::: 文書本文 :::

まだまだ甘いぜ金子勇

へぇー。剛体球+重力だけで水面っぽく見えるのか。物理屋だったら「引力なきゃ表面張力ないから駄目じゃん」で試しもしないところだろうけど、もしかしたら深い物理的意味があるのかもしれない。剛体球の斥力だけで固体液体相転移が出ると示してそれまでの常識を覆したアルダー転移みたいに。
http://homepage1.nifty.com/kaneko/water2.htm
論文誌に載るようなちゃんとした計算だと剛体球の計算って非常にテクニカルで難しいんだけど(タイムドリブンでなくイベントドリブンになる)、上のコードは見た目が水面に見えればいいからけっこういいかげんな計算で高速化してる。しかしその方向にいくなら、まだまだ高速化できるぜ。
多分一番重いのは球同士の距離を求める時の sqrt()の計算。しかし dt が常識的な値なら距離が 2R より小さくなってもそれほど深く埋まることはないはず。玉を離す処理は中心の相対位置を(2rx,2ry,2rz), 距離 2r=|2rx,2ry,2rz|, 半径を Rとすると (R-r)*(rx,ry,rz)/r だけ移動することになる。rx,ry,rz,R は既知なんで、 (R-r)/r = R/r -1 を計算すればよい。このとき r は R とあまり違わなくて、 r^2 = R^2 -δ と書けるなら、R/r は (1-δ/R^2)^(-1/2) 〜 1+(R^2-r^2)/2R^2 で近似できて sqrt() 計算は必要ない。
あるいはsqrt をテーブル引きにしてもいいかも。
まあしかし一番重いのは可視化の部分だろうから、あまり効果ないかもな。



追記:げげ!自分は彼と同じオフィスにいた時期があったらしい。話したことないから気がつかなかった。顔も覚えてないし。あんまりめったなこと書けないなぁ。
しかしMDの話を聞く機会もあったろうに、粒子系のシミュレーションがN^2 アルゴリズムってのはユルいと思うね。

::: 提供データ :::

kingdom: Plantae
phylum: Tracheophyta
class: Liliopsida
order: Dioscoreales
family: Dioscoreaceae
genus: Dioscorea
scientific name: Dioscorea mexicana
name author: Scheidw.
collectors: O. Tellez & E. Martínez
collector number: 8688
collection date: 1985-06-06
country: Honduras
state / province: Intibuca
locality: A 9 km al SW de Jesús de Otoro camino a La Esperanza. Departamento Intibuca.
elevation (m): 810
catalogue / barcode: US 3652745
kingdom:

:::

▶ [取り組む課題]:
**a.** 剛体球シミュレーションの記事のうち、「http://homepage1.nifty.com/kaneko/water2.htm」から「りめったなこと書けないなぁ。」までを両端も含めて書き直してください。その際、「可視化」は「描画」に置き換えること。
**b.** 剛体球シミュレーションの記事の追記によると、筆者は彼とどこにいた時期があったらしいか。
**c.** 剛体球シミュレーションの記事を、最後の文の後から書き継げ。

▶ [解答]:
**a.**
http://homepage1.nifty.com/kaneko/water2.htm
論文誌に載るようなちゃんとした計算だと剛体球の計算って非常にテクニカルで難しいんだけど(タイムドリブンでなくイベントドリブンになる)、上のコードは見た目が水面に見えればいいからけっこういいかげんな計算で高速化してる。しかしその方向にいくなら、まだまだ高速化できるぜ。
多分一番重いのは球同士の距離を求める時の sqrt()の計算。しかし dt が常識的な値なら距離が 2R より小さくなってもそれほど深く埋まることはないはず。玉を離す処理は中心の相対位置を(2rx,2ry,2rz), 距離 2r=|2rx,2ry,2rz|, 半径を Rとすると (R-r)*(rx,ry,rz)/r だけ移動することになる。rx,ry,rz,R は既知なんで、 (R-r)/r = R/r -1 を計算すればよい。このとき r は R とあまり違わなくて、 r^2 = R^2 -δ と書けるなら、R/r は (1-δ/R^2)^(-1/2) 〜 1+(R^2-r^2)/2R^2 で近似できて sqrt() 計算は必要ない。
あるいはsqrt をテーブル引きにしてもいいかも。
まあしかし一番重いのは描画の部分だろうから、あまり効果ないかもな。



追記:げげ!自分は彼と同じオフィスにいた時期があったらしい。話したことないから気がつかなかった。顔も覚えてないし。あんまりめったなこと書けないなぁ。

**b.** 同じオフィス。

**c.**
シミュレーション領域を一辺 2R のセルで区切る。セル構造体には隣接する26個のセルへのポインタと、セルにいる粒子の代表へのポインタを持たせる。粒子の構造体にはそれが属するセルへのポインタと、同じセルに属する粒子にアクセスするための prev, next というポインタストリングのためのメンバを持たせる。衝突する可能性のある粒子は ThisParticle->MyCell->NeighborCell->FirstParticle ->next->next->next ... とすればスキャンできる。計算時間は粒子数に比例。

トリビアメトロポリスによるモンテカルロ法の原論文は剛体球の問題を扱っているが、これは核爆弾の爆縮のための研究であったというもっぱらの噂 via T大O先生。google:implosion "metropolis algorithm" 実はこないだのオンラインカジノの乱数の話も。



昨日の自分のコメント補足。
格子ボルツマン方は位置と速度の同時分布関数という位相空間での確率分布の時間発展を数値的にシミュレーションする方法。空間は細かいメッシュに切るけど、速度は二次元なら上下左右斜め+動かないの9方向だけにする。これでたとえばある格子で上向き速度をもってる振幅が上の格子点に移る、という感じで時間発展し、同じ格子に左右から来た成分が衝突して速度が上下に変わるとかの衝突の効果を入れてシミュレーションする。こんなんでナビエ・ストークス方程式が再現できるらしい。